Matematika adalah hal yang menjadi momok bagi kebanyakan siswa di Indonesia, ini hal nyata yang pasti diamini banyak siswa. Bukan hanya siswa, warga yang sudah dewasa dan berkeluarga pasti menyetujui pernyataan tersebut. Matematika? Ah, hitung menghitung menyusahkan tapi tidak pernah bisa melepaskan diri dari kehidupan.
Guru Aini merupakan prekuel dari Orang-Orang Biasa. Aku bukan seorang pengingat ulung, hanya segelintir cerita yang bisa kuingat dari beragam buku yang kubaca. Andrea Hirata berhasil membuatku mengingat bagaimana cerita dari Orang-Orang Biasa. Bukan dengan menyebutkan secara gamblang apalagi menyajikan kembali cerita layaknya di kisah yang ditulis Dilan, tapi dengan menyinggung berbagai hal yang berhubungan dengan mereka.
Kedua novel ini berhubungan erat layaknya ikatan keluarga, karena memang tokoh utama keduanya adalah keluarga. Bukan, bukan tokoh utama tapi penggerak utama. Orang-Orang Biasa punya Dinah yang miskin dan buta matematika tapi ingin menyekolahkan anaknya – Aini – yang ingin masuk Fakultas Kedokteran (FK). Ia bersama Rombongan 9 plus 1, ketambahan Debut Awaludin, menyusun rencana pembobolan bank masa kini. Guru Aini berkisah tentang Aini yang awalnya mewarisi penyakit anti-matematika dari sang ibu lalu berjuang menjadi kampiun matematika dan pejuang FK.
Orang-Orang Biasa tidak banyak berfokus pada keluarga Dinah, persahabatan Rombongan 9 yang begitu digali disini. Cerita mengenai sekolah tidak terlalu disinggung karena memang kisah ini berfokus pada kisah kriminal pembobolan bank. Cerita dengan berbagai kisah menarik, kisah kriminal unik yang bisa jadi inspirasi buat kisah detektif Sherlock Holmes atau Agatha Christie. Tinggal menambah kisah pembunuhan saja.

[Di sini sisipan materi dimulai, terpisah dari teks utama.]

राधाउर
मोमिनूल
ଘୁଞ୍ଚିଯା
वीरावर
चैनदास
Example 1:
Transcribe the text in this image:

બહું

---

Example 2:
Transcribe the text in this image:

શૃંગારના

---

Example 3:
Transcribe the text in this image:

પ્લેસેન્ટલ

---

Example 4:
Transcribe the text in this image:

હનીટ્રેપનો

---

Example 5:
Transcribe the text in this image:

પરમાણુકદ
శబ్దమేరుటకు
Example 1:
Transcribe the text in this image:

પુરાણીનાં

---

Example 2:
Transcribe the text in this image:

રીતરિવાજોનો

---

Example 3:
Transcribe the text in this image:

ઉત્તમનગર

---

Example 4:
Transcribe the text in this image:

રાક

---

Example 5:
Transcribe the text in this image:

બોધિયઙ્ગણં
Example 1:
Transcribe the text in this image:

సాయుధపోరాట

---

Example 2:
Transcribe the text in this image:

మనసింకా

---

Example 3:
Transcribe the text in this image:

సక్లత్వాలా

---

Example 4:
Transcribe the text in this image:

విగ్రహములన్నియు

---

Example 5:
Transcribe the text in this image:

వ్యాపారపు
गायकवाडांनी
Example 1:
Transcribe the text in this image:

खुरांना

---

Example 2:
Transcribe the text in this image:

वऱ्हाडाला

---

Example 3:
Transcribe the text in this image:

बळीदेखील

Guru Aini bisa dibilang pelengkap dari kisah dari Orang-Orang Biasa. Rombongan 9 memang tidak diceritakan mendalam, tapi kisah seorang Aini yang tiba-tiba bisa menjadi kampiun matematika begitu menarik diikuti. Andrea Hirata mempertajam isu tentang bagaimana sulitnya pendidikan yang sudah dibangun di Orang-Orang biasa di novel ini.
Para guru, bukan cuma mata pelajaran matematika, bisa menjadikan novel ini panduan untuk mengajar murid. Kegigihan seorang Guru Desi untuk bisa mengajari Aini yang sama sekali tidak ada harapan bisa jadi guide untuk mengajar. Di tengah berbagai masalah pendidikan yang ada, novel ini bisa menjadi cahaya terang bagi para guru untuk bersikap. Bukan menggurui, Andrea Hirata memberikan gambaran yang terjadi lalu memberikan pilihan kepada para guru. Tidak ada paksaan perilaku yang harus dilakukan pada novel ini. Semuanya diserahkan apakah ingin mengikuti jejak Guru Desi, Guru Laila, Kepala Sekolah, atau Guru lain.

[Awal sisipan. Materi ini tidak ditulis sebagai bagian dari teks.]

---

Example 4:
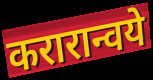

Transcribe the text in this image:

करारान्वये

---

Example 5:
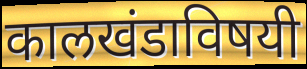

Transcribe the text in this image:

कालखंडाविषयी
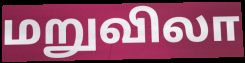
மறுவிலா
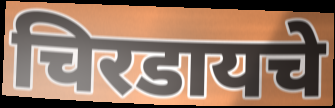
चिरडायचे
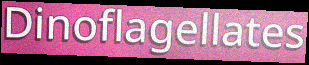
Dinoflagellates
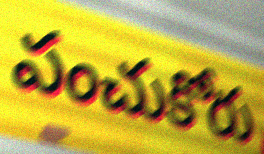
పంచుకోరు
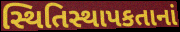
સ્થિતિસ્થાપકતાનાં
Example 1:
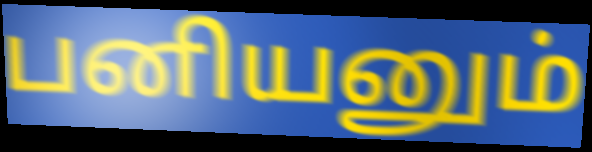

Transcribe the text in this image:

பனியனும்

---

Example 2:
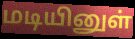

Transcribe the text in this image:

மடியினுள்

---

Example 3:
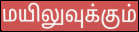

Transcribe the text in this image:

மயிலுவுக்கும்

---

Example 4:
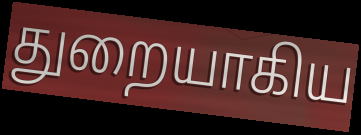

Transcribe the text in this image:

துறையாகிய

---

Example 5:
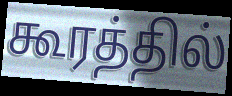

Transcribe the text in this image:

கூரத்தில்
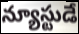
న్యూస్టుడే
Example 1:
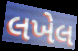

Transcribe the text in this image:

લખેલ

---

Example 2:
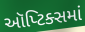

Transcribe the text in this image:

ઑપ્ટિક્સમાં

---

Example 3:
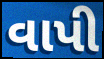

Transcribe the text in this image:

વાપી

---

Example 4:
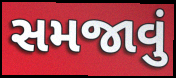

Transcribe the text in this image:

સમજાવું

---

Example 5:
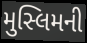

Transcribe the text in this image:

મુસ્લિમની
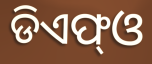
ଡିଏଫ୍ଓ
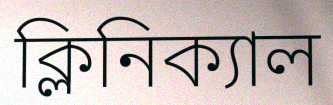
ক্লিনিক্যাল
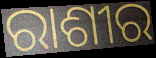
ରାଶୀର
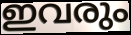
ഇവരും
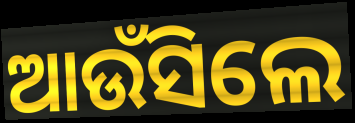
ଆଉଁସିଲେ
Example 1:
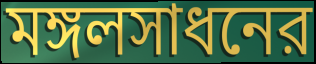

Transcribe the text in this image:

মঙ্গলসাধনের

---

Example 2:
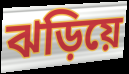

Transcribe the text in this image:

ঝড়িয়ে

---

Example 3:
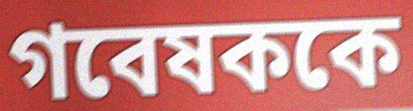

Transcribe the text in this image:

গবেষককে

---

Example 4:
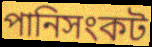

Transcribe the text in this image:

পানিসংকট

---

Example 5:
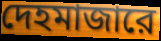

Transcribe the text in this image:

দেহমাজারে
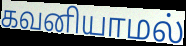
கவனியாமல்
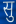
सु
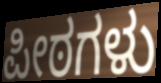
ಪೀಠಗಳು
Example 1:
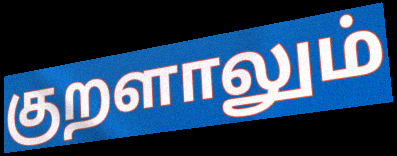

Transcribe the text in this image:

குறளாலும்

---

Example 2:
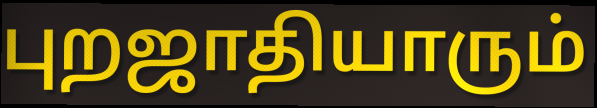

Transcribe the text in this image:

புறஜாதியாரும்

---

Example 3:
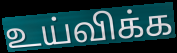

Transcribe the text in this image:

உய்விக்க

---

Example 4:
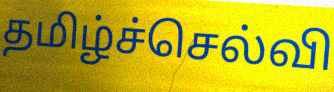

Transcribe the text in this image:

தமிழ்ச்செல்வி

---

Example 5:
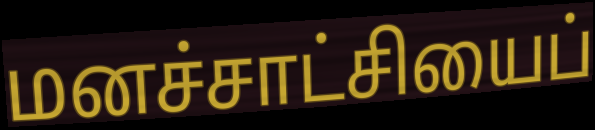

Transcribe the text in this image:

மனச்சாட்சியைப்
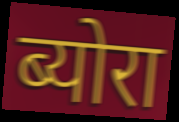
ब्योरा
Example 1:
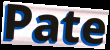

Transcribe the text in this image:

Pate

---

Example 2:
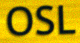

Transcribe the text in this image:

OSL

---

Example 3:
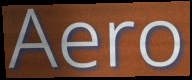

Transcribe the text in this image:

Andrea Hirata sepertinya begitu menyukai Debut Awaludin. Di Orang-Orang Biasa, kiprahnya begitu meyakinkan dan bisa dibilang menjadi salah satu orang penting yang begitu dielu-elukan. Di Guru Aini, walaupun kisah perjuangan Aini begitu spektakuler, Debut seakan bisa dengan mudah menjadi yang lebih hebat. Bahkan skenario kehebatannya mirip dengan Orang-Orang Biasa, mengejutkan di akhir. Bila di Orang-Orang Biasa, kiprahnya memang sesuai dengan tujuan cerita dan berdampak. Tapi di Guru Aini, haruskah hal tersebut disampaikan? Ataukah ini merupakan kejadian ‘pesanan’ seorang Debut agar tetap terlihat mengesankan?

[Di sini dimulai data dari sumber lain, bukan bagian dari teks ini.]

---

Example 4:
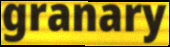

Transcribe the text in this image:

granary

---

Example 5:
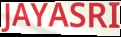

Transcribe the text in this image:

JAYASRI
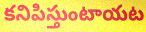
కనిపిస్తుంటాయట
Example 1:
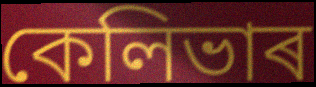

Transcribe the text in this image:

কেলিভাৰ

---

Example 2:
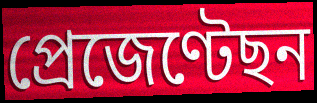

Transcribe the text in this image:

প্ৰেজেণ্টেছন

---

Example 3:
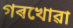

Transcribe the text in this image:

গৰখোৱা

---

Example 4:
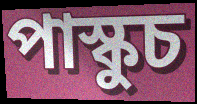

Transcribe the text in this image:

পাস্কুচ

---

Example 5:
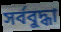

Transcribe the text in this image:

সৰ্ববুদ্ধা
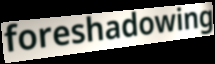
foreshadowing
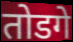
तोडगे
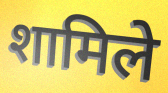
शामिले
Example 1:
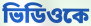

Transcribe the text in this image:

ভিডিওকে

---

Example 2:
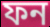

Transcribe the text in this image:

ফন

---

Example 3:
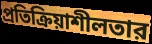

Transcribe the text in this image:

প্রতিক্রিয়াশীলতার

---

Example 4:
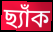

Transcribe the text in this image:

ছ্যাঁক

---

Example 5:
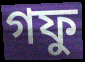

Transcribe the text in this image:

গফু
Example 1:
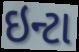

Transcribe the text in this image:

ઇન્ટા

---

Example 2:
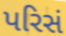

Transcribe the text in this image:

પરિસં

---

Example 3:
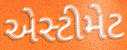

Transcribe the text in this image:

એસ્ટીમેટ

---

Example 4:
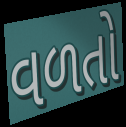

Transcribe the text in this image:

વળતો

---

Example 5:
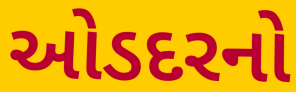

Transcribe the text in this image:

ઓડદરનો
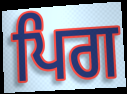
ਪਿਗ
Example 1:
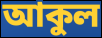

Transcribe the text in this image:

আকুল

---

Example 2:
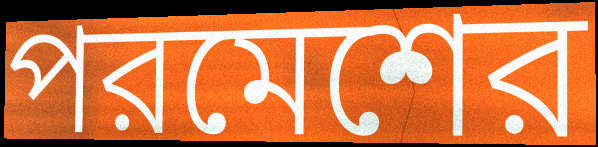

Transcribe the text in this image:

পরমেশের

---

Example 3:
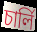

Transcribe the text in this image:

চার্লি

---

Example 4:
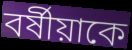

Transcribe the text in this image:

বর্ষীয়াকে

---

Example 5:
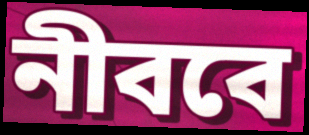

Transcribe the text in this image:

নীববে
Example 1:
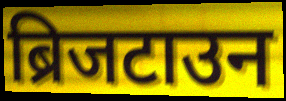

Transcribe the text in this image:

ब्रिजटाउन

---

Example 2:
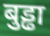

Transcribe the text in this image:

बुड्ढा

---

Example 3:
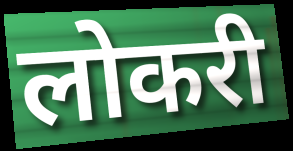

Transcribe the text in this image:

लोकरी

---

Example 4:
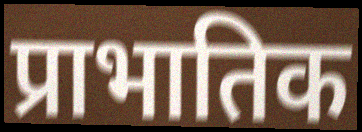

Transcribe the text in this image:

प्राभातिक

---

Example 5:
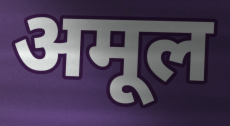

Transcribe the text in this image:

अमूल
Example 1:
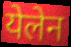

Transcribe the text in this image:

येलेन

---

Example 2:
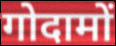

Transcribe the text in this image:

गोदामों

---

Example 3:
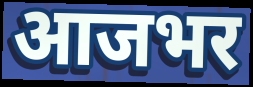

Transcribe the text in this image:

आजभर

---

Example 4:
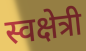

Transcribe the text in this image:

स्वक्षेत्री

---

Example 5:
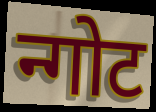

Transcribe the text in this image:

न्गोट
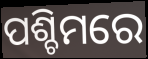
ପଶ୍ଚିମରେ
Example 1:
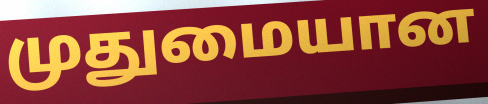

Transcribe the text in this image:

முதுமையான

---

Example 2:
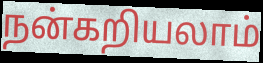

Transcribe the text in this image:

நன்கறியலாம்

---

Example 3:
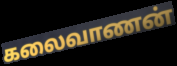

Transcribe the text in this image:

கலைவாணன்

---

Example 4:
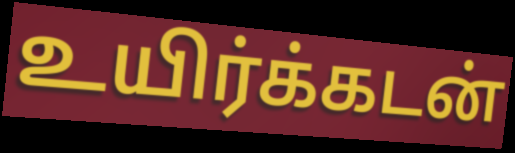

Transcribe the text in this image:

உயிர்க்கடன்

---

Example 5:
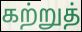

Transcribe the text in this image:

கற்றுத்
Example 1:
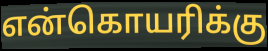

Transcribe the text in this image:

என்கொயரிக்கு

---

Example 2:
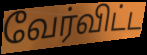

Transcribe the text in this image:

வேர்விட்ட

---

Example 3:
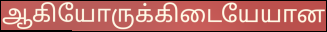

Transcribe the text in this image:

ஆகியோருக்கிடையேயான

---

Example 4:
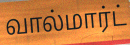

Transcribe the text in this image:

வால்மார்ட்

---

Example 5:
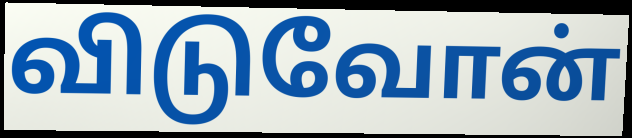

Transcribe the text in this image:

விடுவோன்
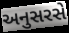
અનુસરસે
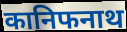
कानिफनाथ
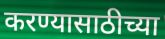
करण्यासाठीच्या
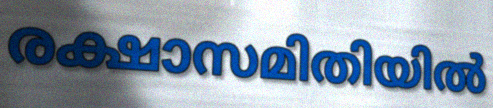
രക്ഷാസമിതിയിൽ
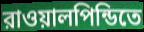
রাওয়ালপিন্ডিতে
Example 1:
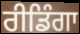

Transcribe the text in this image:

ਰੀਡਿੰਗਾ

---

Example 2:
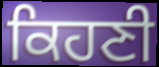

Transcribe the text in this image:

ਕਿਹਣੀ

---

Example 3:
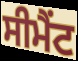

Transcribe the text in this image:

ਸੀਮੈਂਟ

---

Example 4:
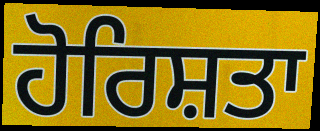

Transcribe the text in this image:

ਹੋਰਿਸ਼ਤਾ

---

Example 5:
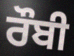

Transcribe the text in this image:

ਰੌਬੀ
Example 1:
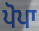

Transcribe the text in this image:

Entah apakah seorang seperti Guru Desi masih ada di dunia kini, pun murid layaknya Aini patut didoakan agar selalu merasuk di jiwa para peserta didik. Guru Aini patut dibaca oleh berbagai lapisan masyarakat baik yang masih duduk di bangku sekolah atau yang sudah nyaman rebahan di bangku yang bisa diputar-putar.